# Thread: More Relations on A

1. ## More Relations on A

Def:
R is irreflexive iff. $a\nsim a \ \forall a\in A$
Not irreflexive iff. $\exists a\in A \ni a\sim a$
R is asymmetric iff. if $a\sim b$, then $b\nsim a$
Not asymmetric iff. $\exists a\sim b$ and $b\sim a$
R is anti-symmetric iff. if $a\sim b \ \mbox{and} b\sim a$, then $a=b$.
Not anti-symmetric iff. $\exists a\sim b \ \mbox{and} \ b\sim a \ \mbox{and} \ a\neq b$
$\bigtriangleup ={(a,a)|a\in A}$

Proofs:
R is symmetric implies that $R^2$ is symmetric.

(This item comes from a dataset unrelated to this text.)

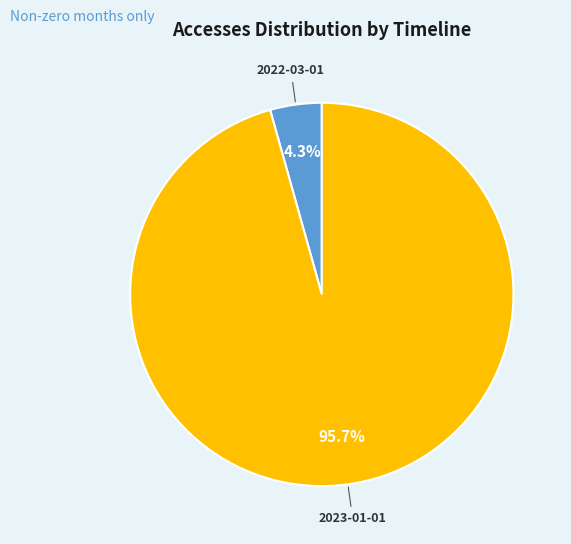

Rank the categories by value from highest to lowest.

2023-01-01, 2022-03-01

Let $aR^2b$ in R. Therefore, $(a,x)\in R \ \mbox{and} \ (x,b)\in R$. By the symmetric hypothesis, $(b,x)\in R$. Thus, we have $(b,x)\in R \ \mbox{and} \ (x,a)\in R$. We now have a path of length from b to x to a in R and $R^2$ is symmetric.

If R is asymmetric, then $R\cap R^{-1}=\phi$

By contraction: Suppose R is asymmetric and $R\cap R^{-1}\neq\phi$

Let $(a,b)\in R\cap R^{-1}\rightarrow (a,b)\in R \ \mbox{and} \ (a,b)\in R^{-1}\leftrightarrow (b,a)\in R$. Now, we have $(a,b)\in R \ \mbox{and} \ (b,a)\in R$ but R is asymmetric. Therefore, we have reached a contradiction and $R\cap R^{-1}=\phi$.

Are this all logically correct?

2. Originally Posted by dwsmith
R is symmetric implies that $R^2$ is symmetric.

Let $aR^2b$ in R. Therefore, $(a,x)\in R \ \mbox{and} \ (x,b)\in R$ for some x in A. By the symmetric hypothesis, $(b,x)\in R$ and $(x,a)\in R$. We now have a path of length 2 from b to x to a in R and therefore $R^2$ is symmetric.

If R is asymmetric, then $R\cap R^{-1}=\phi$

By contraction: Suppose R is asymmetric and $R\cap R^{-1}\neq\phi$

Let $(a,b)\in R\cap R^{-1}\rightarrow (a,b)\in R \ \mbox{and} \ (a,b)\in R^{-1}\leftrightarrow (b,a)\in R$. Now, we have $(a,b)\in R \ \mbox{and} \ (b,a)\in R$ but R is asymmetric. Therefore, we have reached a contradiction and $R\cap R^{-1}=\phi$.
(Hint: $\emptyset$ is typed \emptyset.)